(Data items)
-- Opening Marker --

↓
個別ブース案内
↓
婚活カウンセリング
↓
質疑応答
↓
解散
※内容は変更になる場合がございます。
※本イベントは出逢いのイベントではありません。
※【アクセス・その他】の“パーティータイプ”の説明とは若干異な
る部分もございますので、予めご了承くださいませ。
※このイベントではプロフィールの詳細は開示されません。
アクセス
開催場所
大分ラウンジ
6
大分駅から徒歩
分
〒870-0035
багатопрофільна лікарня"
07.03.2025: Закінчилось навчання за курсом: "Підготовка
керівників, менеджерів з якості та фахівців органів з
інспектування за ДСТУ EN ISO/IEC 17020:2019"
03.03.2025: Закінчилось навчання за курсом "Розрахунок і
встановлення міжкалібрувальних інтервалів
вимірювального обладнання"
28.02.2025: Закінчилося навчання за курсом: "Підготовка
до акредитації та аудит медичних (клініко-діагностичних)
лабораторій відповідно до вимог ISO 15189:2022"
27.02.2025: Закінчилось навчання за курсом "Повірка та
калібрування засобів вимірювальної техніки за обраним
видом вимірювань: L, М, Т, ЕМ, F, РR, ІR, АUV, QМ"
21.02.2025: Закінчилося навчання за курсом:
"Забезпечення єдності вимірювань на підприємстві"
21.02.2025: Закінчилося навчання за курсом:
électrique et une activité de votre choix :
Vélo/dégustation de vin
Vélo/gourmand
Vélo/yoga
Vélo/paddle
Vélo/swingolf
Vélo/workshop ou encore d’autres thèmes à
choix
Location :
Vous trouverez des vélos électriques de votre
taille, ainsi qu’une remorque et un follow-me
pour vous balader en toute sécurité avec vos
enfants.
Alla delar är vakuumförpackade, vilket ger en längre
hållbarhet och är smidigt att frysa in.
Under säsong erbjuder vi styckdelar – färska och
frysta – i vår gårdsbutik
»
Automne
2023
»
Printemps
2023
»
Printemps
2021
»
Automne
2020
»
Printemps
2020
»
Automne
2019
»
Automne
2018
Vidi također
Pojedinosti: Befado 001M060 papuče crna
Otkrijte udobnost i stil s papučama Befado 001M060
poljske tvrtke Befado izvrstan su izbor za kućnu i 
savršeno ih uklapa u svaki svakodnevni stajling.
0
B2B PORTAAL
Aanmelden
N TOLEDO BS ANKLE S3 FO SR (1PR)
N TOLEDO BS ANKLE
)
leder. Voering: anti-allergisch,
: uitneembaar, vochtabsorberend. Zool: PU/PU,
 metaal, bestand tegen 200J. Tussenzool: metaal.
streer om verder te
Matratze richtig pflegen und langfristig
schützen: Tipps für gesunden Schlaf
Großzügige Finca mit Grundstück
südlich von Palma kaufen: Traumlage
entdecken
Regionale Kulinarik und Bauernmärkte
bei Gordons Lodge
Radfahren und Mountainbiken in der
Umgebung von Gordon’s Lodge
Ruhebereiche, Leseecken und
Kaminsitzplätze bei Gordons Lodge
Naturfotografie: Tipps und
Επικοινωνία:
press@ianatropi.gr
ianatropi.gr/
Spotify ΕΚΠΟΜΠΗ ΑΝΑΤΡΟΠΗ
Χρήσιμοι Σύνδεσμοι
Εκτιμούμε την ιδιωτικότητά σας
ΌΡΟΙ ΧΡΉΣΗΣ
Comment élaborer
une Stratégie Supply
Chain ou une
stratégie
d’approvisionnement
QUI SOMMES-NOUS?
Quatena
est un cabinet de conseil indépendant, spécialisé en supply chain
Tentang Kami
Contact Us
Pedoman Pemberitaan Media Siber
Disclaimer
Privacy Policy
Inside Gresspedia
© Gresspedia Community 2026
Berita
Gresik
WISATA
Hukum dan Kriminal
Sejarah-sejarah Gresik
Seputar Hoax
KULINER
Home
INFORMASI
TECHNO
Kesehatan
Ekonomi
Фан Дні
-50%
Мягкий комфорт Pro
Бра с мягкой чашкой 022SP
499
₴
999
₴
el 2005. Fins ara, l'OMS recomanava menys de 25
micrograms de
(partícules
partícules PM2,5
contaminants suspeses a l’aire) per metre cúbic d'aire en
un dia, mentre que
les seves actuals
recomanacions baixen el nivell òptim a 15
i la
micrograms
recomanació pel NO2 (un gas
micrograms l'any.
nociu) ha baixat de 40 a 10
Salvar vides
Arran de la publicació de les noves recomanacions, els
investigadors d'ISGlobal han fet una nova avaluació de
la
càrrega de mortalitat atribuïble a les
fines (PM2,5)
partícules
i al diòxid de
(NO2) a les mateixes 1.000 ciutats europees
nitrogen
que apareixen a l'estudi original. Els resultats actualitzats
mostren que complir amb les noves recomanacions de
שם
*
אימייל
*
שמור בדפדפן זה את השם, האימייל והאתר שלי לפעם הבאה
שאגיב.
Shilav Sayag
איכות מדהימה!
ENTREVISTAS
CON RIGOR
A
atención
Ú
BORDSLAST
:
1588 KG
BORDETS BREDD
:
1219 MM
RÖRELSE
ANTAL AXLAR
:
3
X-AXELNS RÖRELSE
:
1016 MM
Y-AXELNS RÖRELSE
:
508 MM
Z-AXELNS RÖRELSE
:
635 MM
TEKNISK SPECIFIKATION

-- Closing Marker --

▶ _TASK DETAILS_
Rewrite the data items, changing every "Automne" to "Autumn" and keeping everything else the same.

▶ _TASK RESULT_
↓
個別ブース案内
↓
婚活カウンセリング
↓
質疑応答
↓
解散
※内容は変更になる場合がございます。
※本イベントは出逢いのイベントではありません。
※【アクセス・その他】の“パーティータイプ”の説明とは若干異な
る部分もございますので、予めご了承くださいませ。
※このイベントではプロフィールの詳細は開示されません。
アクセス
開催場所
大分ラウンジ
6
大分駅から徒歩
分
〒870-0035
багатопрофільна лікарня"
07.03.2025: Закінчилось навчання за курсом: "Підготовка
керівників, менеджерів з якості та фахівців органів з
інспектування за ДСТУ EN ISO/IEC 17020:2019"
03.03.2025: Закінчилось навчання за курсом "Розрахунок і
встановлення міжкалібрувальних інтервалів
вимірювального обладнання"
28.02.2025: Закінчилося навчання за курсом: "Підготовка
до акредитації та аудит медичних (клініко-діагностичних)
лабораторій відповідно до вимог ISO 15189:2022"
27.02.2025: Закінчилось навчання за курсом "Повірка та
калібрування засобів вимірювальної техніки за обраним
видом вимірювань: L, М, Т, ЕМ, F, РR, ІR, АUV, QМ"
21.02.2025: Закінчилося навчання за курсом:
"Забезпечення єдності вимірювань на підприємстві"
21.02.2025: Закінчилося навчання за курсом:
électrique et une activité de votre choix :
Vélo/dégustation de vin
Vélo/gourmand
Vélo/yoga
Vélo/paddle
Vélo/swingolf
Vélo/workshop ou encore d’autres thèmes à
choix
Location :
Vous trouverez des vélos électriques de votre
taille, ainsi qu’une remorque et un follow-me
pour vous balader en toute sécurité avec vos
enfants.
Alla delar är vakuumförpackade, vilket ger en längre
hållbarhet och är smidigt att frysa in.
Under säsong erbjuder vi styckdelar – färska och
frysta – i vår gårdsbutik
»
Autumn
2023
»
Printemps
2023
»
Printemps
2021
»
Autumn
2020
»
Printemps
2020
»
Autumn
2019
»
Autumn
2018
Vidi također
Pojedinosti: Befado 001M060 papuče crna
Otkrijte udobnost i stil s papučama Befado 001M060
poljske tvrtke Befado izvrstan su izbor za kućnu i 
savršeno ih uklapa u svaki svakodnevni stajling.
0
B2B PORTAAL
Aanmelden
N TOLEDO BS ANKLE S3 FO SR (1PR)
N TOLEDO BS ANKLE
)
leder. Voering: anti-allergisch,
: uitneembaar, vochtabsorberend. Zool: PU/PU,
 metaal, bestand tegen 200J. Tussenzool: metaal.
streer om verder te
Matratze richtig pflegen und langfristig
schützen: Tipps für gesunden Schlaf
Großzügige Finca mit Grundstück
südlich von Palma kaufen: Traumlage
entdecken
Regionale Kulinarik und Bauernmärkte
bei Gordons Lodge
Radfahren und Mountainbiken in der
Umgebung von Gordon’s Lodge
Ruhebereiche, Leseecken und
Kaminsitzplätze bei Gordons Lodge
Naturfotografie: Tipps und
Επικοινωνία:
press@ianatropi.gr
ianatropi.gr/
Spotify ΕΚΠΟΜΠΗ ΑΝΑΤΡΟΠΗ
Χρήσιμοι Σύνδεσμοι
Εκτιμούμε την ιδιωτικότητά σας
ΌΡΟΙ ΧΡΉΣΗΣ
Comment élaborer
une Stratégie Supply
Chain ou une
stratégie
d’approvisionnement
QUI SOMMES-NOUS?
Quatena
est un cabinet de conseil indépendant, spécialisé en supply chain
Tentang Kami
Contact Us
Pedoman Pemberitaan Media Siber
Disclaimer
Privacy Policy
Inside Gresspedia
© Gresspedia Community 2026
Berita
Gresik
WISATA
Hukum dan Kriminal
Sejarah-sejarah Gresik
Seputar Hoax
KULINER
Home
INFORMASI
TECHNO
Kesehatan
Ekonomi
Фан Дні
-50%
Мягкий комфорт Pro
Бра с мягкой чашкой 022SP
499
₴
999
₴
el 2005. Fins ara, l'OMS recomanava menys de 25
micrograms de
(partícules
partícules PM2,5
contaminants suspeses a l’aire) per metre cúbic d'aire en
un dia, mentre que
les seves actuals
recomanacions baixen el nivell òptim a 15
i la
micrograms
recomanació pel NO2 (un gas
micrograms l'any.
nociu) ha baixat de 40 a 10
Salvar vides
Arran de la publicació de les noves recomanacions, els
investigadors d'ISGlobal han fet una nova avaluació de
la
càrrega de mortalitat atribuïble a les
fines (PM2,5)
partícules
i al diòxid de
(NO2) a les mateixes 1.000 ciutats europees
nitrogen
que apareixen a l'estudi original. Els resultats actualitzats
mostren que complir amb les noves recomanacions de
שם
*
אימייל
*
שמור בדפדפן זה את השם, האימייל והאתר שלי לפעם הבאה
שאגיב.
Shilav Sayag
איכות מדהימה!
ENTREVISTAS
CON RIGOR
A
atención
Ú
BORDSLAST
:
1588 KG
BORDETS BREDD
:
1219 MM
RÖRELSE
ANTAL AXLAR
:
3
X-AXELNS RÖRELSE
:
1016 MM
Y-AXELNS RÖRELSE
:
508 MM
Z-AXELNS RÖRELSE
:
635 MM
TEKNISK SPECIFIKATION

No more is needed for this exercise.